The Well-Educated Teacher Project focuses on strengthening pre-service and in-service education to prepare teachers who can promote democracy and equity for all students and create and implement curriculum that advances democracy and equity. This session should particularly benefit conference attendees involved in K-12 teaching and teacher education. The presenters are a tripartite team representing K-12 schools, arts and sciences faculty, and teacher education faculty who are collaborating to promote the simultaneous renewal of K-12 teaching and teacher education.

Sally Botzler is Chair and Graduate Program Coordinator for the Department of Education at Humboldt State University. She serves also as the Chair of the California Coalition for Educational Renewal and is Vice President for ATE (Association of Teacher Educators) of the California Council on Teacher Education.
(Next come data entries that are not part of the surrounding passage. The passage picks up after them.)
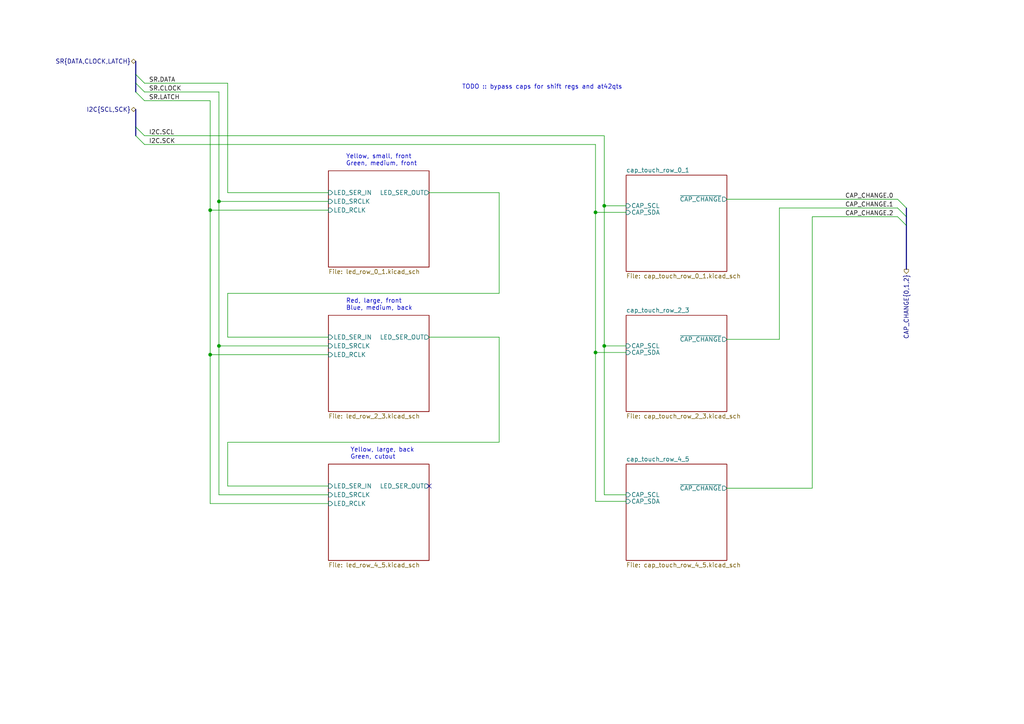
<source format=kicad_sch>
(kicad_sch (version 20230121) (generator eeschema)

  (uuid 00cc8535-15fa-4763-97ac-9ccb948a00bc)

  (paper "A4")

  

  (junction (at 63.5 100.33) (diameter 0) (color 0 0 0 0)
    (uuid 492f7932-951a-4638-9e01-c62c1bfea327)
  )
  (junction (at 63.5 58.42) (diameter 0) (color 0 0 0 0)
    (uuid 5c799570-05a0-48d1-9e79-413a0b7bd9cf)
  )
  (junction (at 60.96 60.96) (diameter 0) (color 0 0 0 0)
    (uuid 68d201e9-76c7-4c1e-bec4-dae6719de2fb)
  )
  (junction (at 175.26 59.69) (diameter 0) (color 0 0 0 0)
    (uuid 97d894c0-6dba-468b-be1f-025d1a4331a3)
  )
  (junction (at 172.72 102.235) (diameter 0) (color 0 0 0 0)
    (uuid b44f5607-9ff7-42cb-9af8-b89ae740a8f9)
  )
  (junction (at 175.26 100.33) (diameter 0) (color 0 0 0 0)
    (uuid c3d091d5-e2e6-4217-a053-0af16b7621f2)
  )
  (junction (at 172.72 61.595) (diameter 0) (color 0 0 0 0)
    (uuid d2883312-3848-4f57-8d03-246cdd8cfff1)
  )
  (junction (at 60.96 102.87) (diameter 0) (color 0 0 0 0)
    (uuid ee890666-50fb-49fd-9aac-8260dde0b4a2)
  )

  (no_connect (at 124.46 140.97) (uuid c3456db3-9a53-4aee-bc27-3c585c74b4f2))

  (bus_entry (at 262.89 60.325) (size -2.54 -2.54)
    (stroke (width 0) (type default))
    (uuid 3bb38667-5d0a-42d9-9bc2-0affcc694bdd)
  )
  (bus_entry (at 39.37 39.37) (size 2.54 2.54)
    (stroke (width 0) (type default))
    (uuid 4db73cf0-a23a-4b29-83ca-6d3847c3ccd0)
  )
  (bus_entry (at 39.37 24.13) (size 2.54 2.54)
    (stroke (width 0) (type default))
    (uuid 75eea1c6-2039-47d1-933f-9b5a6b43d900)
  )
  (bus_entry (at 262.89 62.865) (size -2.54 -2.54)
    (stroke (width 0) (type default))
    (uuid 8eb30b99-503f-4887-a60e-a8ac2dc7b13a)
  )
  (bus_entry (at 39.37 36.83) (size 2.54 2.54)
    (stroke (width 0) (type default))
    (uuid b5be70fa-00d4-45ac-8fd4-a1ea2220af8e)
  )
  (bus_entry (at 262.89 65.405) (size -2.54 -2.54)
    (stroke (width 0) (type default))
    (uuid bb63c29e-b483-4b7e-9c92-5b773a5a2156)
  )
  (bus_entry (at 39.37 26.67) (size 2.54 2.54)
    (stroke (width 0) (type default))
    (uuid bbcbaf4b-e241-4c31-927e-c4306dbee378)
  )
  (bus_entry (at 39.37 21.59) (size 2.54 2.54)
    (stroke (width 0) (type default))
    (uuid ea183835-a086-48c4-b5b3-7ac360a08c82)
  )

  (wire (pts (xy 66.04 85.09) (xy 66.04 97.79))
    (stroke (width 0) (type default))
    (uuid 00a97618-29bb-4f27-ae03-e897735cc991)
  )
  (wire (pts (xy 144.78 55.88) (xy 144.78 85.09))
    (stroke (width 0) (type default))
    (uuid 0692a889-f288-453d-937a-d0ed7c9cef20)
  )
  (wire (pts (xy 66.04 24.13) (xy 66.04 55.88))
    (stroke (width 0) (type default))
    (uuid 07786b24-c9a9-46ba-9a1c-32c799887bed)
  )
  (bus (pts (xy 39.37 26.67) (xy 39.37 24.13))
    (stroke (width 0) (type default))
    (uuid 095dffa8-6a97-46d1-ac8b-2fdb60a122a1)
  )

  (wire (pts (xy 60.96 146.05) (xy 60.96 102.87))
    (stroke (width 0) (type default))
    (uuid 12cc48b1-ed26-41c2-8f55-e84c67de6ba1)
  )
  (wire (pts (xy 66.04 128.27) (xy 66.04 140.97))
    (stroke (width 0) (type default))
    (uuid 167a5059-72d2-4af3-9995-968f937fdfeb)
  )
  (wire (pts (xy 210.82 141.605) (xy 235.585 141.605))
    (stroke (width 0) (type default))
    (uuid 18aa5894-3ca0-44dd-b520-393710d9499b)
  )
  (wire (pts (xy 235.585 141.605) (xy 235.585 62.865))
    (stroke (width 0) (type default))
    (uuid 192025c1-2309-40a8-a2ac-e59f2b0104af)
  )
  (bus (pts (xy 39.37 39.37) (xy 39.37 36.83))
    (stroke (width 0) (type default))
    (uuid 1a0ad984-550d-497e-96a0-841f40c80e4a)
  )

  (wire (pts (xy 210.82 57.785) (xy 260.35 57.785))
    (stroke (width 0) (type default))
    (uuid 1b46eeec-ef37-4637-a186-f9f6cf85a4a0)
  )
  (wire (pts (xy 172.72 145.415) (xy 181.61 145.415))
    (stroke (width 0) (type default))
    (uuid 1c94ae15-80e7-4d41-9ca4-ddb96b8bcc8c)
  )
  (bus (pts (xy 262.89 65.405) (xy 262.89 78.105))
    (stroke (width 0) (type default))
    (uuid 2a814e81-bd11-4cc5-997a-2db21e770b34)
  )

  (wire (pts (xy 66.04 55.88) (xy 95.25 55.88))
    (stroke (width 0) (type default))
    (uuid 35da1d9c-a217-4d7d-ba3b-457dc72e0686)
  )
  (wire (pts (xy 172.72 61.595) (xy 181.61 61.595))
    (stroke (width 0) (type default))
    (uuid 3bd8d364-6d1f-477f-83b5-987783eaf2a3)
  )
  (wire (pts (xy 175.26 59.69) (xy 181.61 59.69))
    (stroke (width 0) (type default))
    (uuid 3c95a3af-3db9-45e4-ad19-bb0249bcb488)
  )
  (wire (pts (xy 60.96 102.87) (xy 95.25 102.87))
    (stroke (width 0) (type default))
    (uuid 4e878ba9-2203-4e2f-ae06-232654c025ca)
  )
  (wire (pts (xy 226.06 60.325) (xy 260.35 60.325))
    (stroke (width 0) (type default))
    (uuid 4f03e2ce-7815-4c11-a93f-4c31be6f68a0)
  )
  (wire (pts (xy 144.78 128.27) (xy 66.04 128.27))
    (stroke (width 0) (type default))
    (uuid 4f1b8a97-6aa0-412c-93d9-fc3e5ac00bf1)
  )
  (wire (pts (xy 172.72 61.595) (xy 172.72 102.235))
    (stroke (width 0) (type default))
    (uuid 5261ffb7-d245-4044-8ca5-103409fc67c6)
  )
  (wire (pts (xy 41.91 24.13) (xy 66.04 24.13))
    (stroke (width 0) (type default))
    (uuid 53d1601d-a829-4f47-9565-d7b107b78709)
  )
  (wire (pts (xy 66.04 140.97) (xy 95.25 140.97))
    (stroke (width 0) (type default))
    (uuid 567be3f1-3e85-4aa4-8c34-3f5e54cd402b)
  )
  (wire (pts (xy 175.26 143.51) (xy 181.61 143.51))
    (stroke (width 0) (type default))
    (uuid 56a509f7-60fe-4a82-8ea2-80fb4d9d136f)
  )
  (wire (pts (xy 41.91 41.91) (xy 172.72 41.91))
    (stroke (width 0) (type default))
    (uuid 5f337f15-e628-455e-b45d-c6ca27183ad2)
  )
  (wire (pts (xy 63.5 58.42) (xy 95.25 58.42))
    (stroke (width 0) (type default))
    (uuid 5f78e85a-cfd3-42ef-a5c6-5fd8af45b9e1)
  )
  (wire (pts (xy 60.96 60.96) (xy 60.96 102.87))
    (stroke (width 0) (type default))
    (uuid 60a0e217-4df5-4af7-a545-4542db52998a)
  )
  (wire (pts (xy 41.91 29.21) (xy 60.96 29.21))
    (stroke (width 0) (type default))
    (uuid 75f03875-1671-47ba-8d29-f26a745ad8c7)
  )
  (bus (pts (xy 39.37 36.83) (xy 39.37 31.75))
    (stroke (width 0) (type default))
    (uuid 780f9dfd-6792-4cd1-8bdf-55834a24640d)
  )

  (wire (pts (xy 175.26 100.33) (xy 175.26 143.51))
    (stroke (width 0) (type default))
    (uuid 790719df-8aef-4b81-9305-f94970d006d8)
  )
  (wire (pts (xy 175.26 100.33) (xy 181.61 100.33))
    (stroke (width 0) (type default))
    (uuid 7cbec3b9-a3e8-421c-b983-fb77d62b413e)
  )
  (wire (pts (xy 63.5 100.33) (xy 63.5 58.42))
    (stroke (width 0) (type default))
    (uuid 84cac767-b61a-44a9-8dfc-776192a2103d)
  )
  (wire (pts (xy 66.04 97.79) (xy 95.25 97.79))
    (stroke (width 0) (type default))
    (uuid 8742f9ea-768f-429b-8487-d6d79344f69b)
  )
  (wire (pts (xy 210.82 98.425) (xy 226.06 98.425))
    (stroke (width 0) (type default))
    (uuid 889da758-64c0-4398-98b6-7a149a513695)
  )
  (wire (pts (xy 172.72 102.235) (xy 172.72 145.415))
    (stroke (width 0) (type default))
    (uuid 8a788df5-9776-454f-89f1-aee1df116d94)
  )
  (wire (pts (xy 63.5 100.33) (xy 63.5 143.51))
    (stroke (width 0) (type default))
    (uuid 97676810-bc24-4547-9f9a-87899a18444e)
  )
  (wire (pts (xy 60.96 60.96) (xy 95.25 60.96))
    (stroke (width 0) (type default))
    (uuid 992f2013-a53c-4e93-8e64-a2fed3b18f5d)
  )
  (wire (pts (xy 172.72 102.235) (xy 181.61 102.235))
    (stroke (width 0) (type default))
    (uuid 9ed91990-4bb8-4a08-9dbe-c97aa8b345db)
  )
  (wire (pts (xy 41.91 39.37) (xy 175.26 39.37))
    (stroke (width 0) (type default))
    (uuid a5660cb7-15dd-4dd5-9789-e0a35c56e248)
  )
  (wire (pts (xy 172.72 41.91) (xy 172.72 61.595))
    (stroke (width 0) (type default))
    (uuid aa212876-897b-4587-a578-254ae1d5d25f)
  )
  (wire (pts (xy 63.5 26.67) (xy 63.5 58.42))
    (stroke (width 0) (type default))
    (uuid ac7ae88a-f85b-4cf6-ae37-8f0923557dda)
  )
  (wire (pts (xy 124.46 97.79) (xy 144.78 97.79))
    (stroke (width 0) (type default))
    (uuid aef56957-7e8d-432c-bc82-fb8301d8f1e7)
  )
  (wire (pts (xy 235.585 62.865) (xy 260.35 62.865))
    (stroke (width 0) (type default))
    (uuid afe5abc0-dfe6-474a-ac73-4df285da3e3a)
  )
  (bus (pts (xy 39.37 21.59) (xy 39.37 17.78))
    (stroke (width 0) (type default))
    (uuid b2208c32-999f-4f4a-b5d1-88b92df16a5e)
  )

  (wire (pts (xy 41.91 26.67) (xy 63.5 26.67))
    (stroke (width 0) (type default))
    (uuid b44cb234-d85e-4eb4-a92e-0ee26c6d7fa0)
  )
  (wire (pts (xy 124.46 55.88) (xy 144.78 55.88))
    (stroke (width 0) (type default))
    (uuid b8f951fe-e071-43d7-b538-5e46a27d1912)
  )
  (wire (pts (xy 95.25 100.33) (xy 63.5 100.33))
    (stroke (width 0) (type default))
    (uuid b9e49a5e-88d3-4382-828d-0e870803b18d)
  )
  (wire (pts (xy 144.78 97.79) (xy 144.78 128.27))
    (stroke (width 0) (type default))
    (uuid c113b710-b2ff-47ba-a761-d8118edb925d)
  )
  (wire (pts (xy 175.26 39.37) (xy 175.26 59.69))
    (stroke (width 0) (type default))
    (uuid c67f1c3a-c178-4486-b551-c9d8c474b259)
  )
  (wire (pts (xy 226.06 98.425) (xy 226.06 60.325))
    (stroke (width 0) (type default))
    (uuid cb5c7404-1a89-4845-bd45-3013cb3ff4b6)
  )
  (wire (pts (xy 144.78 85.09) (xy 66.04 85.09))
    (stroke (width 0) (type default))
    (uuid cd887f30-4f6a-4a1b-9f88-f8177d202289)
  )
  (wire (pts (xy 63.5 143.51) (xy 95.25 143.51))
    (stroke (width 0) (type default))
    (uuid d8290d6a-774a-425c-988d-ecefea09aae0)
  )
  (bus (pts (xy 39.37 24.13) (xy 39.37 21.59))
    (stroke (width 0) (type default))
    (uuid d8e035f9-f183-4365-b944-f2b61f629168)
  )
  (bus (pts (xy 262.89 62.865) (xy 262.89 65.405))
    (stroke (width 0) (type default))
    (uuid df1978b7-75c8-4675-8487-b9781eaec602)
  )

  (wire (pts (xy 175.26 59.69) (xy 175.26 100.33))
    (stroke (width 0) (type default))
    (uuid e4b678b5-b9e2-494a-8dd0-ebd2bd4fe645)
  )
  (wire (pts (xy 60.96 29.21) (xy 60.96 60.96))
    (stroke (width 0) (type default))
    (uuid ee4b5d94-56e4-4f18-a913-57eb31742317)
  )
  (bus (pts (xy 262.89 60.325) (xy 262.89 62.865))
    (stroke (width 0) (type default))
    (uuid f06bf2bf-42a2-4c03-9981-48941de0b74b)
  )

  (wire (pts (xy 95.25 146.05) (xy 60.96 146.05))
    (stroke (width 0) (type default))
    (uuid f580409c-7ead-4675-835d-3a9295ac2f8c)
  )

  (text "Red, large, front\nBlue, medium, back" (at 100.33 90.17 0)
    (effects (font (size 1.27 1.27)) (justify left bottom))
    (uuid a287d4b8-f064-4f49-a662-45aed865a662)
  )
  (text "TODO :: bypass caps for shift regs and at42qts" (at 133.985 26.035 0)
    (effects (font (size 1.27 1.27)) (justify left bottom))
    (uuid eebf300e-47f5-4d4e-8a91-35431ed1bb1b)
  )
  (text "Yellow, small, front\nGreen, medium, front" (at 100.33 48.26 0)
    (effects (font (size 1.27 1.27)) (justify left bottom))
    (uuid f90bce2a-0da5-486c-a66d-714436a3cee5)
  )
  (text "Yellow, large, back\nGreen, cutout" (at 101.6 133.35 0)
    (effects (font (size 1.27 1.27)) (justify left bottom))
    (uuid fc17b692-95fb-4526-afe5-0c80a2b06e4c)
  )

  (label "SR.CLOCK" (at 43.18 26.67 0) (fields_autoplaced)
    (effects (font (size 1.27 1.27)) (justify left bottom))
    (uuid 25f6424b-f561-4417-b938-f5d209b97d7e)
  )
  (label "CAP_CHANGE.2" (at 245.11 62.865 0) (fields_autoplaced)
    (effects (font (size 1.27 1.27)) (justify left bottom))
    (uuid 46370d77-1c8c-4e87-974a-e3e95fa6a5fe)
  )
  (label "SR.DATA" (at 43.18 24.13 0) (fields_autoplaced)
    (effects (font (size 1.27 1.27)) (justify left bottom))
    (uuid 6d85bc8a-ef9e-447f-aa08-a86d86003579)
  )
  (label "I2C.SCK" (at 43.18 41.91 0) (fields_autoplaced)
    (effects (font (size 1.27 1.27)) (justify left bottom))
    (uuid 7f8754ec-1b37-4a78-8db6-646e94970815)
  )
  (label "SR.LATCH" (at 43.18 29.21 0) (fields_autoplaced)
    (effects (font (size 1.27 1.27)) (justify left bottom))
    (uuid 97eb9f1b-11fd-459d-be70-bcd887556079)
  )
  (label "CAP_CHANGE.0" (at 245.11 57.785 0) (fields_autoplaced)
    (effects (font (size 1.27 1.27)) (justify left bottom))
    (uuid a4896e74-74b9-4af9-90b8-4460828c6883)
  )
  (label "I2C.SCL" (at 43.18 39.37 0) (fields_autoplaced)
    (effects (font (size 1.27 1.27)) (justify left bottom))
    (uuid cd077bae-e02d-486a-9fad-7a208986a612)
  )
  (label "CAP_CHANGE.1" (at 245.11 60.325 0) (fields_autoplaced)
    (effects (font (size 1.27 1.27)) (justify left bottom))
    (uuid e983b710-d4f6-4e1d-84ef-ba68ab44131c)
  )

  (hierarchical_label "I2C{SCL,SCK}" (shape bidirectional) (at 39.37 31.75 180) (fields_autoplaced)
    (effects (font (size 1.27 1.27)) (justify right))
    (uuid 0ded32aa-9eaa-4c54-b398-4ad5ec397eca)
  )
  (hierarchical_label "SR{DATA,CLOCK,LATCH}" (shape bidirectional) (at 39.37 17.78 180) (fields_autoplaced)
    (effects (font (size 1.27 1.27)) (justify right))
    (uuid 652f3123-dbe5-45ed-8ac4-078f085599cc)
  )
  (hierarchical_label "CAP_CHANGE{0,1,2}" (shape output) (at 262.89 78.105 270) (fields_autoplaced)
    (effects (font (size 1.27 1.27)) (justify right))
    (uuid 906c0bdc-d196-40dc-a58d-3217c6537bcb)
  )

  (sheet (at 181.61 50.8) (size 29.21 27.94) (fields_autoplaced)
    (stroke (width 0.1524) (type solid))
    (fill (color 0 0 0 0.0000))
    (uuid 23b3064b-e20a-4a4c-903d-7dbb7778ca5a)
    (property "Sheetname" "cap_touch_row_0_1" (at 181.61 50.0884 0)
      (effects (font (size 1.27 1.27)) (justify left bottom))
    )
    (property "Sheetfile" "cap_touch_row_0_1.kicad_sch" (at 181.61 79.3246 0)
      (effects (font (size 1.27 1.27)) (justify left top))
    )
    (property "Feld2" "" (at 181.61 50.8 0)
      (effects (font (size 1.27 1.27)) hide)
    )
    (pin "~{CAP_CHANGE}" output (at 210.82 57.785 0)
      (effects (font (size 1.27 1.27)) (justify right))
      (uuid 3224134e-7b6d-407d-945c-8641266f3e6c)
    )
    (pin "CAP_SCL" input (at 181.61 59.69 180)
      (effects (font (size 1.27 1.27)) (justify left))
      (uuid ff49391a-e5d1-42f6-9e40-ace33aa20fad)
    )
    (pin "CAP_SDA" input (at 181.61 61.595 180)
      (effects (font (size 1.27 1.27)) (justify left))
      (uuid 167f08af-fb8c-4da2-9e11-12c39fa46cb5)
    )
    (instances
      (project "button-board"
        (path "/02add74b-cc23-488e-98d0-2b7a9a44a059/98f79276-5685-4fe4-8ef1-93a279c3bdc3" (page "9"))
      )
    )
  )

  (sheet (at 181.61 91.44) (size 29.21 27.94) (fields_autoplaced)
    (stroke (width 0.1524) (type solid))
    (fill (color 0 0 0 0.0000))
    (uuid 84f41649-3441-4b92-956c-f8e4735fb1bb)
    (property "Sheetname" "cap_touch_row_2_3" (at 181.61 90.7284 0)
      (effects (font (size 1.27 1.27)) (justify left bottom))
    )
    (property "Sheetfile" "cap_touch_row_2_3.kicad_sch" (at 181.61 119.9646 0)
      (effects (font (size 1.27 1.27)) (justify left top))
    )
    (property "Feld2" "" (at 181.61 91.44 0)
      (effects (font (size 1.27 1.27)) hide)
    )
    (pin "~{CAP_CHANGE}" output (at 210.82 98.425 0)
      (effects (font (size 1.27 1.27)) (justify right))
      (uuid aba2f8ba-6898-4aba-9d6d-754909dcdc6c)
    )
    (pin "CAP_SCL" input (at 181.61 100.33 180)
      (effects (font (size 1.27 1.27)) (justify left))
      (uuid a0ac033d-b3f4-40dc-9a61-adf5c98216b3)
    )
    (pin "CAP_SDA" input (at 181.61 102.235 180)
      (effects (font (size 1.27 1.27)) (justify left))
      (uuid 363f3661-9200-40a2-ac32-c6116e4a3967)
    )
    (instances
      (project "button-board"
        (path "/02add74b-cc23-488e-98d0-2b7a9a44a059/98f79276-5685-4fe4-8ef1-93a279c3bdc3" (page "10"))
      )
    )
  )

  (sheet (at 95.25 91.44) (size 29.21 27.94) (fields_autoplaced)
    (stroke (width 0.1524) (type solid))
    (fill (color 0 0 0 0.0000))
    (uuid b183e64f-e55a-4356-850f-32c5fd0e7c96)
    (property "Sheetname" "led_row_2_3" (at 95.25 90.7284 0)
      (effects (font (size 1.27 1.27)) (justify left bottom) hide)
    )
    (property "Sheetfile" "led_row_2_3.kicad_sch" (at 95.25 119.9646 0)
      (effects (font (size 1.27 1.27)) (justify left top))
    )
    (property "Feld2" "" (at 95.25 91.44 0)
      (effects (font (size 1.27 1.27)) hide)
    )
    (pin "LED_SER_IN" input (at 95.25 97.79 180)
      (effects (font (size 1.27 1.27)) (justify left))
      (uuid b838a72d-39fd-4530-a521-0d857f23441f)
    )
    (pin "LED_SRCLK" input (at 95.25 100.33 180)
      (effects (font (size 1.27 1.27)) (justify left))
      (uuid 0e0018f6-0f86-46a4-87f4-74cf21a4fc5d)
    )
    (pin "LED_RCLK" input (at 95.25 102.87 180)
      (effects (font (size 1.27 1.27)) (justify left))
      (uuid d09a543f-b46a-47e6-a568-ac80eecaf412)
    )
    (pin "LED_SER_OUT" output (at 124.46 97.79 0)
      (effects (font (size 1.27 1.27)) (justify right))
      (uuid 44d660cd-61d0-44dd-a8e8-1aed8c6c1d28)
    )
    (instances
      (project "button-board"
        (path "/02add74b-cc23-488e-98d0-2b7a9a44a059/98f79276-5685-4fe4-8ef1-93a279c3bdc3" (page "7"))
      )
    )
  )

  (sheet (at 181.61 134.62) (size 29.21 27.94) (fields_autoplaced)
    (stroke (width 0.1524) (type solid))
    (fill (color 0 0 0 0.0000))
    (uuid cb244c26-e3a7-43f7-bff2-c6d7cf855086)
    (property "Sheetname" "cap_touch_row_4_5" (at 181.61 133.9084 0)
      (effects (font (size 1.27 1.27)) (justify left bottom))
    )
    (property "Sheetfile" "cap_touch_row_4_5.kicad_sch" (at 181.61 163.1446 0)
      (effects (font (size 1.27 1.27)) (justify left top))
    )
    (property "Feld2" "" (at 181.61 134.62 0)
      (effects (font (size 1.27 1.27)) hide)
    )
    (pin "~{CAP_CHANGE}" output (at 210.82 141.605 0)
      (effects (font (size 1.27 1.27)) (justify right))
      (uuid c21b15b1-0f52-40d9-8e7f-cc854988d9f3)
    )
    (pin "CAP_SCL" input (at 181.61 143.51 180)
      (effects (font (size 1.27 1.27)) (justify left))
      (uuid 1f58d315-7e90-464e-9c1f-648c9b3d2c2d)
    )
    (pin "CAP_SDA" input (at 181.61 145.415 180)
      (effects (font (size 1.27 1.27)) (justify left))
      (uuid 4ae104f4-d12e-4628-9560-cc779db02b53)
    )
    (instances
      (project "button-board"
        (path "/02add74b-cc23-488e-98d0-2b7a9a44a059/98f79276-5685-4fe4-8ef1-93a279c3bdc3" (page "11"))
      )
    )
  )

  (sheet (at 95.25 49.53) (size 29.21 27.94) (fields_autoplaced)
    (stroke (width 0.1524) (type solid))
    (fill (color 0 0 0 0.0000))
    (uuid ccf980d0-c81e-40cd-893f-70d81788dd5e)
    (property "Sheetname" "led_row_0_1" (at 95.25 48.8184 0)
      (effects (font (size 1.27 1.27)) (justify left bottom) hide)
    )
    (property "Sheetfile" "led_row_0_1.kicad_sch" (at 95.25 78.0546 0)
      (effects (font (size 1.27 1.27)) (justify left top))
    )
    (property "Feld2" "" (at 95.25 49.53 0)
      (effects (font (size 1.27 1.27)) hide)
    )
    (pin "LED_SER_IN" input (at 95.25 55.88 180)
      (effects (font (size 1.27 1.27)) (justify left))
      (uuid a6b01c87-7fb4-4c76-acc4-6e14900b8c6b)
    )
    (pin "LED_SRCLK" input (at 95.25 58.42 180)
      (effects (font (size 1.27 1.27)) (justify left))
      (uuid 0041d690-d1ba-441e-9fff-2ad977295a19)
    )
    (pin "LED_RCLK" input (at 95.25 60.96 180)
      (effects (font (size 1.27 1.27)) (justify left))
      (uuid 97787c4c-d07c-4663-9219-231ab2ae5c21)
    )
    (pin "LED_SER_OUT" output (at 124.46 55.88 0)
      (effects (font (size 1.27 1.27)) (justify right))
      (uuid a348ed8c-8867-44f0-9bf7-4e7514800eb5)
    )
    (instances
      (project "button-board"
        (path "/02add74b-cc23-488e-98d0-2b7a9a44a059/98f79276-5685-4fe4-8ef1-93a279c3bdc3" (page "6"))
      )
    )
  )

  (sheet (at 95.25 134.62) (size 29.21 27.94) (fields_autoplaced)
    (stroke (width 0.1524) (type solid))
    (fill (color 0 0 0 0.0000))
    (uuid f64c1223-38f6-4948-99b1-2a1cb28f46bb)
    (property "Sheetname" "led_row_4_5" (at 95.25 133.9084 0)
      (effects (font (size 1.27 1.27)) (justify left bottom) hide)
    )
    (property "Sheetfile" "led_row_4_5.kicad_sch" (at 95.25 163.1446 0)
      (effects (font (size 1.27 1.27)) (justify left top))
    )
    (property "Feld2" "" (at 95.25 134.62 0)
      (effects (font (size 1.27 1.27)) hide)
    )
    (pin "LED_SER_IN" input (at 95.25 140.97 180)
      (effects (font (size 1.27 1.27)) (justify left))
      (uuid 6e9ccefd-9da6-4827-9b1d-ecf9aeff03ee)
    )
    (pin "LED_SRCLK" input (at 95.25 143.51 180)
      (effects (font (size 1.27 1.27)) (justify left))
      (uuid af47c900-a7b1-4ca4-abac-9b0e9070761c)
    )
    (pin "LED_RCLK" input (at 95.25 146.05 180)
      (effects (font (size 1.27 1.27)) (justify left))
      (uuid f0a45d82-dced-4adf-a1af-eaedb1b388d5)
    )
    (pin "LED_SER_OUT" output (at 124.46 140.97 0)
      (effects (font (size 1.27 1.27)) (justify right))
      (uuid e25a509b-cdc9-453d-9182-4232e6e00dc5)
    )
    (instances
      (project "button-board"
        (path "/02add74b-cc23-488e-98d0-2b7a9a44a059/98f79276-5685-4fe4-8ef1-93a279c3bdc3" (page "8"))
      )
    )
  )
)

</source>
Jennifer Eichstedt is an Associate Professor in the Department of Sociology at Humboldt State University. She recently received a 2000-2001 National Endowment for Humanities Fellowship, conducted research and wrote a book on Representations of Slavery and Whiteness: Racialized Ideologies in Plantation Museums of New South. She is an active member of the American Sociology Association and of the Pacific Sociological Association.

Lisa Quigley is a fourth-grade teacher at Jefferson Elementary School in Eureka, California. She has actively participated and provided leadership in the Redwood Area Writing Project and the Redwood Area Math Project. She utilizes Mediated Learning and Socratic Dialogue models in her classroom.